[Bounding boxes with keypoints]

########################################

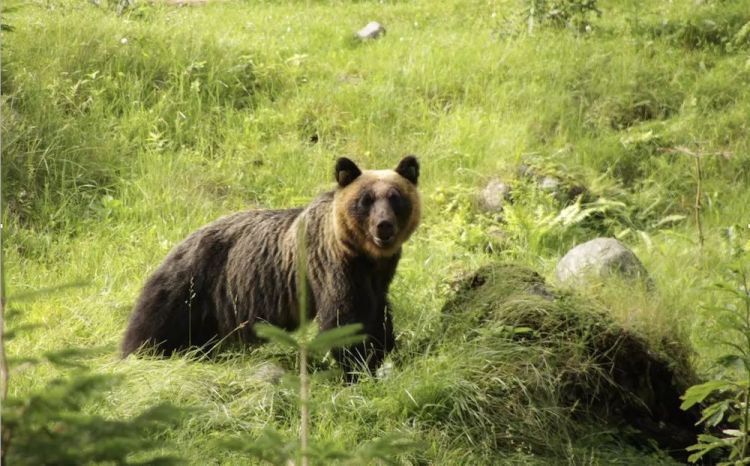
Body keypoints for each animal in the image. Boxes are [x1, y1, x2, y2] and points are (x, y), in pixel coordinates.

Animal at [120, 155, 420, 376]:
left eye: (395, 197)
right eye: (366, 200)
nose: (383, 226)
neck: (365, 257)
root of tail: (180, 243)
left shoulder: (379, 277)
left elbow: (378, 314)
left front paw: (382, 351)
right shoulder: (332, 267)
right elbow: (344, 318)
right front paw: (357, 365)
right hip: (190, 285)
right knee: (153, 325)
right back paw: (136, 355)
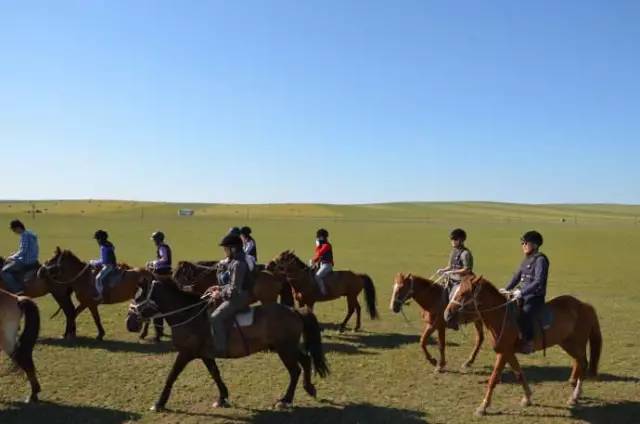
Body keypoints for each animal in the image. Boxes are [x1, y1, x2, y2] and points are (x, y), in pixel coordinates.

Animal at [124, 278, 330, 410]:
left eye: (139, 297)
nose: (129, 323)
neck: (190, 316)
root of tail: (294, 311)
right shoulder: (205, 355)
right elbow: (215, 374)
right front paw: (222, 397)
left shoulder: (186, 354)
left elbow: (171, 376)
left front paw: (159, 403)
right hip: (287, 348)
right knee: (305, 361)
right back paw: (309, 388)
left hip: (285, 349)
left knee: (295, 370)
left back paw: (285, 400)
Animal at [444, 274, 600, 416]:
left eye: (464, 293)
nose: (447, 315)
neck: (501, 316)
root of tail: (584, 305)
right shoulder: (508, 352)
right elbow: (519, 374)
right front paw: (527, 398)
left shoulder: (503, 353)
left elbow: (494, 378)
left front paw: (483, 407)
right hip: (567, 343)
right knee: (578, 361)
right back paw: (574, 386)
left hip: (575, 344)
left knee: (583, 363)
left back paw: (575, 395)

########################################

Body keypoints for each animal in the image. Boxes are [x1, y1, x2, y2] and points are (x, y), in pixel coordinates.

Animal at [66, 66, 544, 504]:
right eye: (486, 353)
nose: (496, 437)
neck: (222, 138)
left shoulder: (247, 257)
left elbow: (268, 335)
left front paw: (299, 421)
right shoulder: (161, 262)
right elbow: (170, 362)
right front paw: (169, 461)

########################################

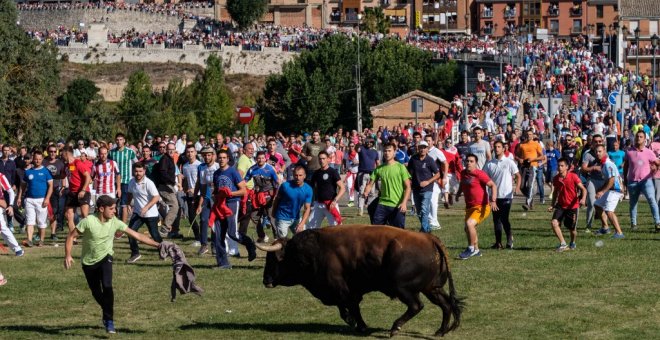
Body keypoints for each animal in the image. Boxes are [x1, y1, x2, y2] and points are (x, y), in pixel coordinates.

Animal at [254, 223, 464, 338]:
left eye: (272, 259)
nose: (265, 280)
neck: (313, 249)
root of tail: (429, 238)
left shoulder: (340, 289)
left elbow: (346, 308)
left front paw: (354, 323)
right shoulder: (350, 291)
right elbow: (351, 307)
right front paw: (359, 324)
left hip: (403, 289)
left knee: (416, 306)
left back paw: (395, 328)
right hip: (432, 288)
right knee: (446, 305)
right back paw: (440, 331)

########################################

## The task
Given the records above, reproduce precisely and only the lines between the line holding "neck: (501, 316)" and the line holding "left back paw: (575, 395)", inclusive.

## Answer space
neck: (501, 316)
root of tail: (584, 305)
right shoulder: (508, 352)
right elbow: (519, 374)
right front paw: (527, 398)
left shoulder: (503, 353)
left elbow: (494, 378)
left front paw: (483, 407)
right hip: (567, 343)
right knee: (578, 361)
right back paw: (574, 386)
left hip: (575, 344)
left knee: (583, 363)
left back paw: (575, 395)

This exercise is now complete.